*Given exercise a*
From the piece on the men sleeping along the Inner Ring Road divider, extract the passage that starts with "Some lie adjacent" and runs through "to themselves- Bahinchod!".
*** Document text
Inner Ring Road aka Mahatma Gandhi Marg in Delhi.

The stretch of this road from Rajghat to the Maharana Pratap Interstate Bus Terminus.

The broad, impressive expanse of this road is interrupted by the narrow divider where Alistonia has just begun to welcome the autumn with its fragrant flowers.

Lie untroubled and asleep on this divider scores of men. Feet of this one touching the head of the one below. As seen from the window screen of a moving car, this chain appears never-ending. Ah Woe Betide! The bronze spoon I was born with in my mouth! The riches, the ‘society’ and the obligations I have to take care of. Thanks to these aspects of the worthless life I have come to lead, I can’t get to spend this night here like any of these souls have to. A poignant morose sounding blog post about this sight should be great!

Millions of vehicles from both sides of the road traverse the scripts of hundreds of those dreams. Fairies come close, kiss and get crushed under the screeching wheels of the speeding cars before their palms get to fondle any further. Damsels in the other dreams get picked up by the cyclists and the autos before they uncork that wine and offer to the parched lips. At home, a wife in a yellow saari with a story and a child with an embrace wait. The words of that tale are not audible in the first go and the arms are at such a distance- the noise and the bright lamp posts. The city never sleeps!

Some emaciated, some hungry, some newcomers, some old timers.  A few sit huddled together and smoke. Once in a while this philosopher breaks this chain as he stares at the stars and wonders if it would rain tonight. Nine out of a hundred awake and calculating the hours of the night that remain. As night falls, the vehicles would be less frequent. At around two, they would almost disappear and allow for some sleep that will be a mix of relief interspersed with annoying aphids, lice and arachnids of all kinds. Thinking of food, this one weeps. His top down neighbor might get a good job in the morning. He is thinking of tomorrow’s evening already.

Some lie adjacent in pairs and share the sheet. Must be from the same place ‘back there’. Talking about the quarrel with their common childhood friend over the two thousand rupees that he did not return, their eyelids have just gone too heavy. They just mutter to themselves- Bahinchod!

Of an alley where the grand old man lies cremated on the bank of the Yamuna. The big brave King’s name shining on the main building of the Bus Station. In the midst of this greatness rests a banality- one that I have not ever lived. I should be wisely wishing for anything here- what if a segment of that wish were to come true! ‘Familiarity breeds contempt’ is another axiom I have to sleep thinking about tonight!

In the dead of the night, one would tell me tomorrow, came to him the spirit of the Mahatma pillion riding on Maharana‘s horse and wept inconsolably at the comfort and at the bliss that this divider teems up with as and when the stars appear brighter and shinier! On the parallel, outer ring road aka K B Hedgewar Marg must be dozing off another set of nationalists and nation builders!
******
*Given exercise b*
Reproduce the listing word for word, starting with its first line and going on through the line containing "20 February 2008 | Player: Craig".
*** Listing
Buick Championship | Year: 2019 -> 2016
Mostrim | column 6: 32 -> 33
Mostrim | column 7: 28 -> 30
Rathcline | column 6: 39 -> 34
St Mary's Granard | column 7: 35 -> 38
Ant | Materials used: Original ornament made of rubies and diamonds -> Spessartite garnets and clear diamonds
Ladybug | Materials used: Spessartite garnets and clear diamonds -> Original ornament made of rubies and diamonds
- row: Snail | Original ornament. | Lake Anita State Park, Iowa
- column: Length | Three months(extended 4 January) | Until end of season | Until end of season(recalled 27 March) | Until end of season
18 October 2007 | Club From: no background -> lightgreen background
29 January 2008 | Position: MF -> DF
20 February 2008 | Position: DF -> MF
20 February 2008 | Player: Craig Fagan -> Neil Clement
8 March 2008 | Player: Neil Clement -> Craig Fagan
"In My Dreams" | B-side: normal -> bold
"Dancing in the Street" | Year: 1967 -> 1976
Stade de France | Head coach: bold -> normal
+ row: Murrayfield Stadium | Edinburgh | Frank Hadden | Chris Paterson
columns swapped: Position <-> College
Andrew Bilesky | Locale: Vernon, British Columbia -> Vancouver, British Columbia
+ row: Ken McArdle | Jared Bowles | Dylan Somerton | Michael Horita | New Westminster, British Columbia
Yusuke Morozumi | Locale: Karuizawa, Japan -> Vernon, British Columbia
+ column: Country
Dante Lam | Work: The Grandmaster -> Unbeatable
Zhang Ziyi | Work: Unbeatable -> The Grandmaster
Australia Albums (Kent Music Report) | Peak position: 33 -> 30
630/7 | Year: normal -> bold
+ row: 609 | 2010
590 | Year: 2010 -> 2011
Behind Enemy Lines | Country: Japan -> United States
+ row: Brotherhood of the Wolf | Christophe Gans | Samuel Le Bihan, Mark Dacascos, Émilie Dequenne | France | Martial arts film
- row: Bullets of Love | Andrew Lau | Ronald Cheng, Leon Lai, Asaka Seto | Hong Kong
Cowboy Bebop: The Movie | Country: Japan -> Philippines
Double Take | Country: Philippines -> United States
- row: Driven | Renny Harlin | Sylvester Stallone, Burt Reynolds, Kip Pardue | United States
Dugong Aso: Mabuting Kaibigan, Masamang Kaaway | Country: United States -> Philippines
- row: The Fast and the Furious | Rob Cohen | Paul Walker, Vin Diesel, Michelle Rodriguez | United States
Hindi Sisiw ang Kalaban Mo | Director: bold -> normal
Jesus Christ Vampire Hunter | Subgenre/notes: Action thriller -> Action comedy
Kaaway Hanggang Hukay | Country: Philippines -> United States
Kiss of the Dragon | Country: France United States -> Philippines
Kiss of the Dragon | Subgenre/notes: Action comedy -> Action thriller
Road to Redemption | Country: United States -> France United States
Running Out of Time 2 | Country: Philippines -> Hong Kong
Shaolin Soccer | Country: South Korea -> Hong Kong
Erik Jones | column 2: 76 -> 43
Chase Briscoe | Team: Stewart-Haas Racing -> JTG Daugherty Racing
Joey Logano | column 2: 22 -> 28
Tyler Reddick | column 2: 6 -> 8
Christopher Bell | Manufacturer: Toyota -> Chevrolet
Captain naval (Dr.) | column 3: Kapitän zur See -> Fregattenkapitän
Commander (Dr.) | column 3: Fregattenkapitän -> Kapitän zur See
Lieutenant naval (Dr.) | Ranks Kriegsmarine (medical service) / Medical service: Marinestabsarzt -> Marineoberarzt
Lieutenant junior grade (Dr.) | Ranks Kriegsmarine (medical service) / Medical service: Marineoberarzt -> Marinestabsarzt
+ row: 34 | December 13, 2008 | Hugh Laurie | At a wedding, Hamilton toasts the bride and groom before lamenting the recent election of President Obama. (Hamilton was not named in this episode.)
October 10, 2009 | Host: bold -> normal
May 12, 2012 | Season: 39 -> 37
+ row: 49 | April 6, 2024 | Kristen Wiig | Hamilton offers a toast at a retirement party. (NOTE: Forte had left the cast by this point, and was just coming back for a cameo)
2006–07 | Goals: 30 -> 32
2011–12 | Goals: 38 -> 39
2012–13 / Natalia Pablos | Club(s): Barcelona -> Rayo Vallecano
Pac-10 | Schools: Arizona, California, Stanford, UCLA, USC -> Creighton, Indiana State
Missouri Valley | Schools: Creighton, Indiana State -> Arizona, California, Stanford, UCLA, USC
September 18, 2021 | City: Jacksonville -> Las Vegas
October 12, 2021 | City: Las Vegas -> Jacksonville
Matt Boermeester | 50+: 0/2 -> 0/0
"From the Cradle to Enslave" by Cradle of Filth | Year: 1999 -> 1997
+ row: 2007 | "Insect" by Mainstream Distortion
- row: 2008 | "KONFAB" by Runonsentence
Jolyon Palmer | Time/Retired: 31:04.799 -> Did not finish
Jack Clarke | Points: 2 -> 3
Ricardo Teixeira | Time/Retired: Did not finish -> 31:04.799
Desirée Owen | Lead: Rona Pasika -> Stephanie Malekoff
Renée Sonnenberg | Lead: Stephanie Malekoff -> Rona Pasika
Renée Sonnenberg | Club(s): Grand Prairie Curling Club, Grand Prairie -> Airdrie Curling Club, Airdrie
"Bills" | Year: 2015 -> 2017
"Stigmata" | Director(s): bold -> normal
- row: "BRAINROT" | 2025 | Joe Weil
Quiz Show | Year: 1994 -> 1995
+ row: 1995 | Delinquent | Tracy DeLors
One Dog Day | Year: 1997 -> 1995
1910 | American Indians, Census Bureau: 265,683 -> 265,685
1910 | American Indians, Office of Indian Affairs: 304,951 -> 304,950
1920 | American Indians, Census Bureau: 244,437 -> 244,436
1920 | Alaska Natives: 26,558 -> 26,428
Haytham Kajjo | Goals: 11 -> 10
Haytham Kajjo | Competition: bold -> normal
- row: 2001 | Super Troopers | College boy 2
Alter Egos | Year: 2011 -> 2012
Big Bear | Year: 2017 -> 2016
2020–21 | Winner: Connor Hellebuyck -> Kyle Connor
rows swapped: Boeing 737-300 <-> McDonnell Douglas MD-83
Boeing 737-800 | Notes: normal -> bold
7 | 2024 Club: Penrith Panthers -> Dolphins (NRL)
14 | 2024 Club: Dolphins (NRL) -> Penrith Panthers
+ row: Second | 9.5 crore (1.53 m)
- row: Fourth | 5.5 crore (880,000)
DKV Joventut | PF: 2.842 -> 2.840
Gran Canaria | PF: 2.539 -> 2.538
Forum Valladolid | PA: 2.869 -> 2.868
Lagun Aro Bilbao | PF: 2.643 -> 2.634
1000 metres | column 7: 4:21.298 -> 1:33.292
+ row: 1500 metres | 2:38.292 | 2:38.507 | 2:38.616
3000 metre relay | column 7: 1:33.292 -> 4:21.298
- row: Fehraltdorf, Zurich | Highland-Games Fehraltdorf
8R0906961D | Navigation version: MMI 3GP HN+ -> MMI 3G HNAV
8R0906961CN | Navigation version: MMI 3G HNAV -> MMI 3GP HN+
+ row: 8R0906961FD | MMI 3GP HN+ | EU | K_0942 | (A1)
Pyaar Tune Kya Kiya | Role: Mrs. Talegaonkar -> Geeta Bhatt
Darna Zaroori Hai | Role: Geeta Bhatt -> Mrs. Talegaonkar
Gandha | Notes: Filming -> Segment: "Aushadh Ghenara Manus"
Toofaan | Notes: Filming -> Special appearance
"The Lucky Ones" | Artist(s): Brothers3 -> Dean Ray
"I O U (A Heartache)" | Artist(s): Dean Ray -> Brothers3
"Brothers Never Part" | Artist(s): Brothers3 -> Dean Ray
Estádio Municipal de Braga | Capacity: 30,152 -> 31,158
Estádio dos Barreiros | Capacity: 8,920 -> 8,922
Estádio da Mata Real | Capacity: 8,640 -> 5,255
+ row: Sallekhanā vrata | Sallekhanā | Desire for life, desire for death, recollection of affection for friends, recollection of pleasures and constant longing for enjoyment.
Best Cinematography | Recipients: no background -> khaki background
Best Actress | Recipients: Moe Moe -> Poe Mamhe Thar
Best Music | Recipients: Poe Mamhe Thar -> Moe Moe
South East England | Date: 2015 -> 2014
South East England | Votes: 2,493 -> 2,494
******
*Exercise output a*
Some lie adjacent in pairs and share the sheet. Must be from the same place ‘back there’. Talking about the quarrel with their common childhood friend over the two thousand rupees that he did not return, their eyelids have just gone too heavy. They just mutter to themselves- Bahinchod!

*Exercise output b*
Buick Championship | Year: 2019 -> 2016
Mostrim | column 6: 32 -> 33
Mostrim | column 7: 28 -> 30
Rathcline | column 6: 39 -> 34
St Mary's Granard | column 7: 35 -> 38
Ant | Materials used: Original ornament made of rubies and diamonds -> Spessartite garnets and clear diamonds
Ladybug | Materials used: Spessartite garnets and clear diamonds -> Original ornament made of rubies and diamonds
- row: Snail | Original ornament. | Lake Anita State Park, Iowa
- column: Length | Three months(extended 4 January) | Until end of season | Until end of season(recalled 27 March) | Until end of season
18 October 2007 | Club From: no background -> lightgreen background
29 January 2008 | Position: MF -> DF
20 February 2008 | Position: DF -> MF
20 February 2008 | Player: Craig Fagan -> Neil Clement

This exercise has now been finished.